Brown Calls for Trade Reforms that Protect American Workers
WARREN, Ohio – U.S. Sen. Sherrod Brown on Wednesday vowed to oppose any international trade agreement that doesn’t contain enforceable labor standards and provisions that protect American workers.
The Ohio Democrat – joined by labor and business representatives – stopped at the United Steelworkers Local 1375 union hall Wednesday morning to discuss the legacy of past agreements and efforts underway to ensure U.S. industry and its workers remain competitive.
“Instead of negotiating new trade agreements, we should be focusing on trade enforcement to create a level playing field so that American workers can compete,” the senator said.
Recently, Brown was influential in convincing other colleagues in the U.S. Senate to oppose trade provisions in the Biden administration’s Indo-Pacific Economic Framework. The pushback was instrumental in forcing the administration to remove the trade language.
“The proposed trade pillar was shaping up to be more of what presidents of both parties have done in the past,” Brown said. “The trade deal had no real labor standards,” he noted, adding the framework was negotiated without worker representation and behind closed doors.
Trade agreements initiated from both Democratic and Republican presidents in the past have backfired on the American worker, Brown said, citing pacts such as the North American Free Trade Agreement, or NAFTA, signed by President Bill Clinton during the early 1990s.
The Biden White House proved no different, Brown added.
“I made it clear to the administration that it was unacceptable,” he said.
Brown and Sen. Todd Young, R-Indiana, introduced last year the Leveling the Playing Field 2.0 Act, a bipartisan bill that would step up enforcement efforts against countries such as China that they say circumvent U.S. trade law. Last March, Brown and North Carolina Republican Thom Tillis also introduced the Trade Cheats Act, which would allow companies to use their own resources to fight against bad actors.
Brown said China has persistently eluded U.S. tariffs by shipping its manufactured goods to other countries, where these goods are modified slightly and then shipped to the United States. This process makes it appear that the product was manufactured in a country outside of China, thereby evading trade penalties.

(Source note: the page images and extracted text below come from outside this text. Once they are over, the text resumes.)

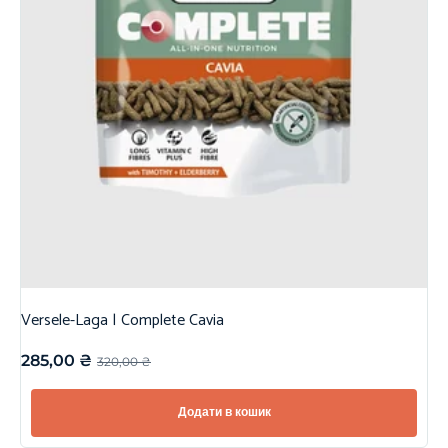
Versele-Laga | Complete Cavia
285,00
₴
320,00
₴
Додати в кошик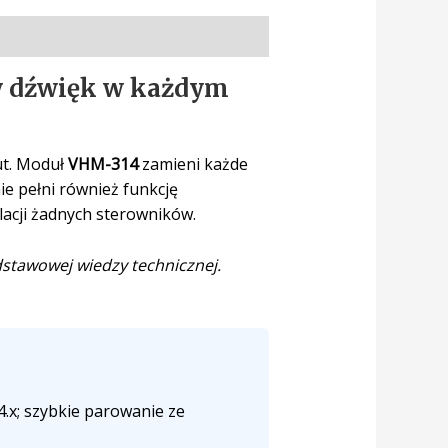
y dźwięk w każdym
ut. Moduł
VHM-314
zamieni każde
ie pełni również funkcję
lacji żadnych sterowników.
dstawowej wiedzy technicznej.
.x; szybkie parowanie ze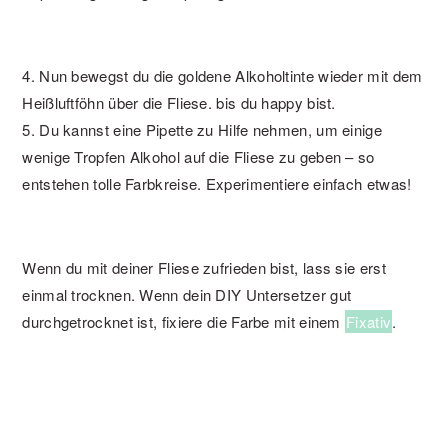
4. Nun bewegst du die goldene Alkoholtinte wieder mit dem
Heißluftföhn über die Fliese. bis du happy bist.
5. Du kannst eine Pipette zu Hilfe nehmen, um einige
wenige Tropfen Alkohol auf die Fliese zu geben – so
entstehen tolle Farbkreise. Experimentiere einfach etwas!
Wenn du mit deiner Fliese zufrieden bist, lass sie erst
einmal trocknen. Wenn dein DIY Untersetzer gut
durchgetrocknet ist, fixiere die Farbe mit einem
Fixativ
.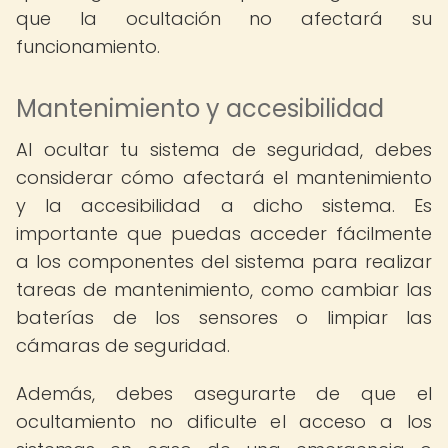
que la ocultación no afectará su
funcionamiento.
Mantenimiento y accesibilidad
Al ocultar tu sistema de seguridad, debes
considerar cómo afectará el mantenimiento
y la accesibilidad a dicho sistema. Es
importante que puedas acceder fácilmente
a los componentes del sistema para realizar
tareas de mantenimiento, como cambiar las
baterías de los sensores o limpiar las
cámaras de seguridad.
Además, debes asegurarte de que el
ocultamiento no dificulte el acceso a los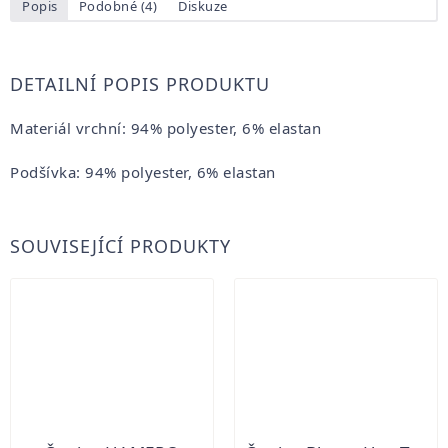
Popis
Podobné (4)
Diskuze
DETAILNÍ POPIS PRODUKTU
Materiál vrchní: 94% polyester, 6% elastan
Podšívka: 94% polyester, 6% elastan
SOUVISEJÍCÍ PRODUKTY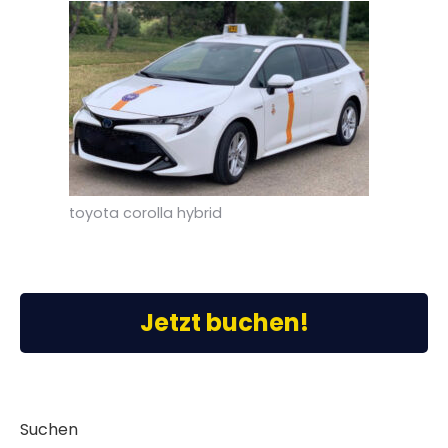
toyota corolla hybrid
Jetzt buchen!
Suchen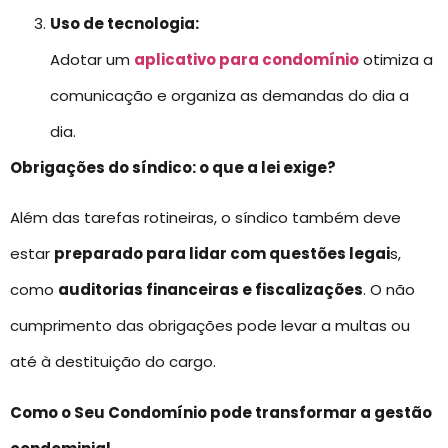
Uso de tecnologia:
Adotar um
aplicativo para condomínio
otimiza a
comunicação e organiza as demandas do dia a
dia.
Obrigações do síndico: o que a lei exige?
Além das tarefas rotineiras, o síndico também deve
estar
preparado para lidar com questões legai
s,
como
auditorias financeiras e fiscalizações
. O não
cumprimento das obrigações pode levar a multas ou
até à destituição do cargo.
Como o Seu Condomínio pode transformar a gestão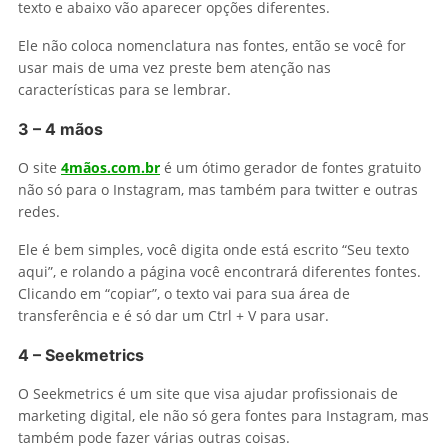
texto e abaixo vão aparecer opções diferentes.
Ele não coloca nomenclatura nas fontes, então se você for
usar mais de uma vez preste bem atenção nas
características para se lembrar.
3 – 4 mãos
O site
4mãos.com.br
é um ótimo gerador de fontes gratuito
não só para o Instagram, mas também para twitter e outras
redes.
Ele é bem simples, você digita onde está escrito “Seu texto
aqui”, e rolando a página você encontrará diferentes fontes.
Clicando em “copiar”, o texto vai para sua área de
transferência e é só dar um Ctrl + V para usar.
4 – Seekmetrics
O Seekmetrics é um site que visa ajudar profissionais de
marketing digital, ele não só gera fontes para Instagram, mas
também pode fazer várias outras coisas.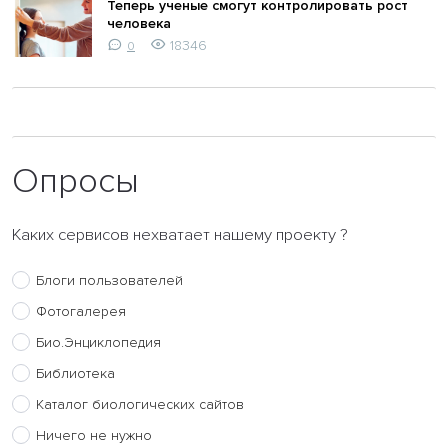
Теперь ученые смогут контролировать рост
человека
18346
0
Опросы
Каких сервисов нехватает нашему проекту ?
Блоги пользователей
Фотогалерея
Био.Энциклопедия
Библиотека
Каталог биологических сайтов
Ничего не нужно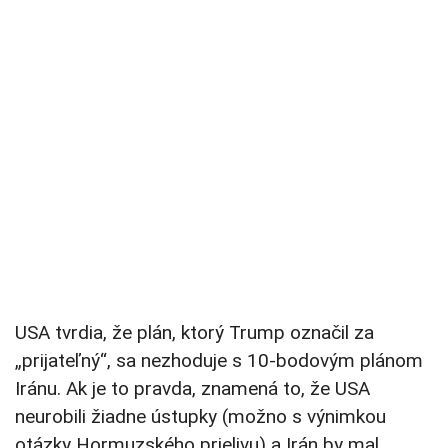
USA tvrdia, že plán, ktorý Trump označil za
„prijateľný“, sa nezhoduje s 10-bodovým plánom
Iránu. Ak je to pravda, znamená to, že USA
neurobili žiadne ústupky (možno s výnimkou
otázky Hormuzského prielivu) a Irán by mal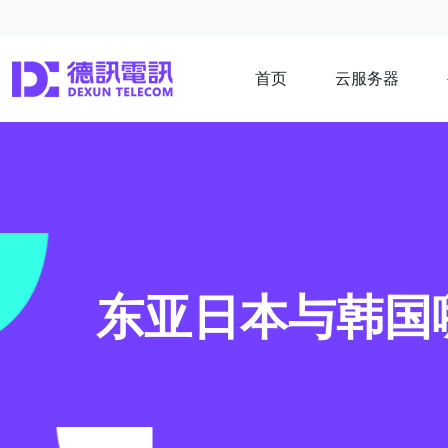
首页
云服务器
东亚日本与韩国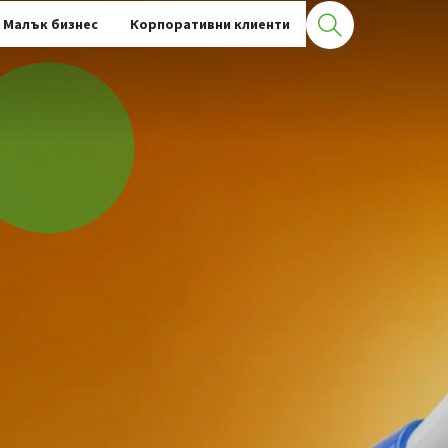
Малък бизнес
Корпоративни клиенти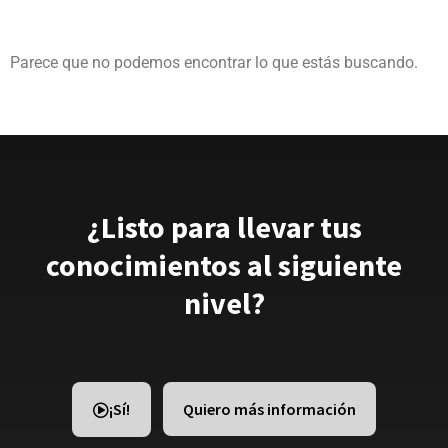
Parece que no podemos encontrar lo que estás buscando.
¿Listo para llevar tus
conocimientos al siguiente
nivel?
¡Sí!
Quiero más información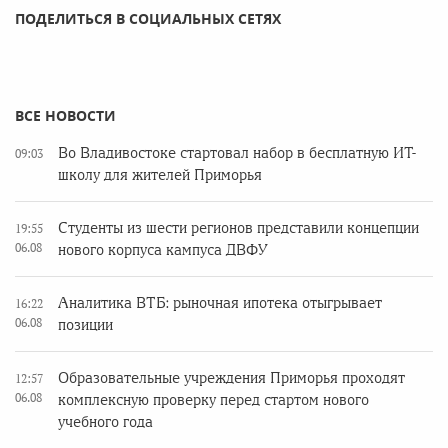
ПОДЕЛИТЬСЯ В СОЦИАЛЬНЫХ СЕТЯХ
ВСЕ НОВОСТИ
Во Владивостоке стартовал набор в бесплатную ИТ-
09:03
школу для жителей Приморья
Студенты из шести регионов представили концепции
19:55
06.08
нового корпуса кампуса ДВФУ
Аналитика ВТБ: рыночная ипотека отыгрывает
16:22
06.08
позиции
Образовательные учреждения Приморья проходят
12:57
06.08
комплексную проверку перед стартом нового
учебного года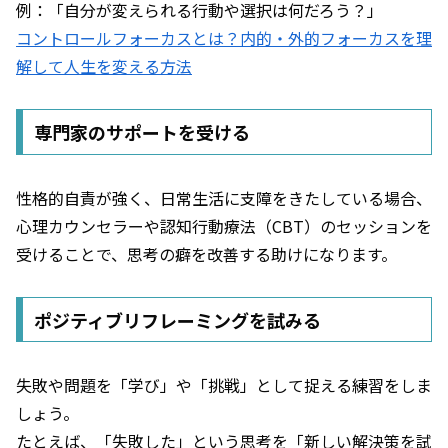
例：「自分が変えられる行動や選択は何だろう？」
コントロールフォーカスとは？内的・外的フォーカスを理
解して人生を変える方法
専門家のサポートを受ける
性格的自責が強く、日常生活に支障をきたしている場合、
心理カウンセラーや認知行動療法（CBT）のセッションを
受けることで、思考の癖を改善する助けになります。
ポジティブリフレーミングを試みる
失敗や問題を「学び」や「挑戦」として捉える練習をしま
しょう。
たとえば、「失敗した」という思考を「新しい解決策を試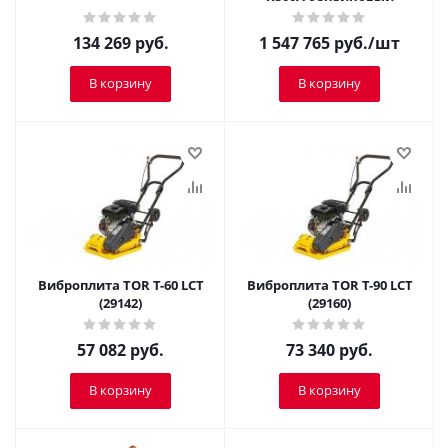
134 269
руб.
1 547 765
руб.
/шт
В корзину
В корзину
Виброплита TOR T-60 LCT
Виброплита TOR T-90 LCT
(29142)
(29160)
57 082
руб.
73 340
руб.
В корзину
В корзину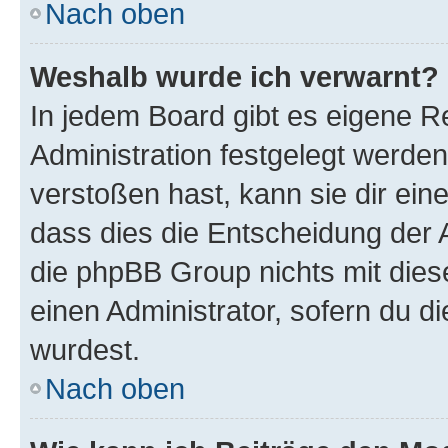
Nach oben
Weshalb wurde ich verwarnt?
In jedem Board gibt es eigene R
Administration festgelegt werde
verstoßen hast, kann sie dir ein
dass dies die Entscheidung der A
die phpBB Group nichts mit dies
einen Administrator, sofern du di
wurdest.
Nach oben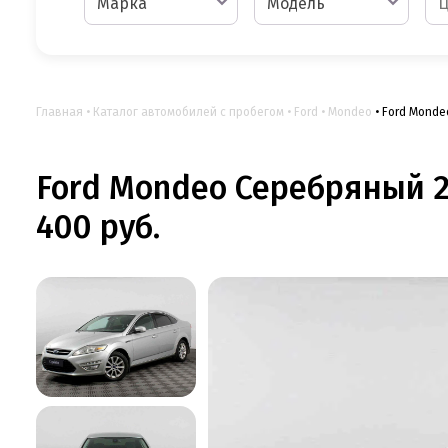
Марка
Модель
Главная
Каталог автомобилей с пробегом
Ford
Mondeo
Ford Monde
Ford Mondeo Серебряный 20
400 руб.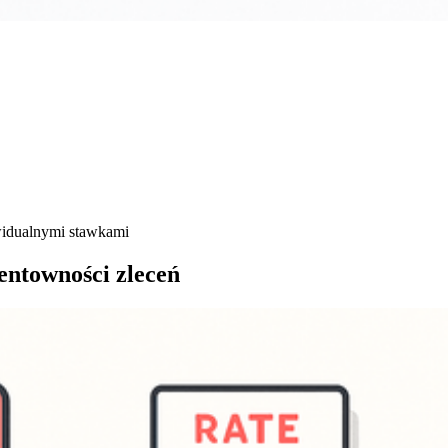
widualnymi stawkami
entowności zleceń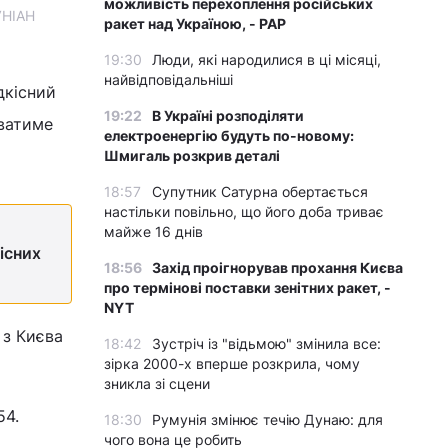
можливість перехоплення російських
УНІАН
ракет над Україною, - PAP
19:30
Люди, які народилися в ці місяці,
найвідповідальніші
дкісний
19:22
В Україні розподіляти
уватиме
електроенергію будуть по-новому:
Шмигаль розкрив деталі
18:57
Супутник Сатурна обертається
настільки повільно, що його доба триває
майже 16 днів
існих
18:56
Захід проігнорував прохання Києва
про термінові поставки зенітних ракет, -
NYT
 з Києва
18:42
Зустріч із "відьмою" змінила все:
зірка 2000-х вперше розкрила, чому
зникла зі сцени
54.
18:30
Румунія змінює течію Дунаю: для
чого вона це робить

“Leveling the Playing Field will stop that,” Brown said. “It will mean that labor standards need to be enforceable. It will mean environmental standards need to be enforceable.”
Donnie Blatt, director of USW District 1, said the U.S. steel industry operates with the best environmental safeguards in the world, but he fears additional regulations could hamper competitiveness, since other countries do not abide by the same standards.
“Right now the EPA [Environmental Protection Agency] is talking about reviewing some of the rules that we live under that could make us uncompetitive and could cause closures in the steel industry,” he said.
Blatt urged the senator and the EPA to make sure any new regulations or changes do not come with significant costs to the industry. “That’s all part of leveling the playing field. The folks that we compete with overseas – they don’t do the things that we do.”
Guy Coviello, president and CEO of the Youngstown/Warren Regional Chamber, said the Mahoning Valley is poised to see significant manufacturing gains in the future, buoyed by the potential Kimberly-Clark project slated for Warren.
“The Mahoning Valley is experiencing a generational opportunity to grow its economy through modern, high-tech, advanced manufacturing, warehousing and distribution,” Coviello said. “We can’t let an unlevel global playing field impede that growth. Sen. Brown’s Leveling the Playing Field 2.0 and Fighting Trade Cheats Act would protect the Valley’s industrial base and allow us to more fully grow our economy.”
He added that measures such as Brown’s legislation would help protect the Mahoning Valley’s industrial base. “It definitely would help to level the playing field in terms of foreign competition for our manufacturers,” he said.
However, such measures could cause higher prices for components that local companies source from overseas, Coviello said.
“It’s a balancing act,” he said. “We have companies that rely on supply chain costs that potentially could go up but, overall, we think it’s very important to level the playing field with ways that he’s proposing.”
Coviello said other measures such as expediting permit processes for construction would also help accelerate growth in the region. As it stands, the permit process is quite burdensome for companies considering expansions or building new plants.
“It hinders economic development, for future projects here,” Coviello said.
Pictured at top: U.S. Sen. Sherrod Brown, D-Ohio, visits the United Steelworkers Local 1375 union hall Wednesday.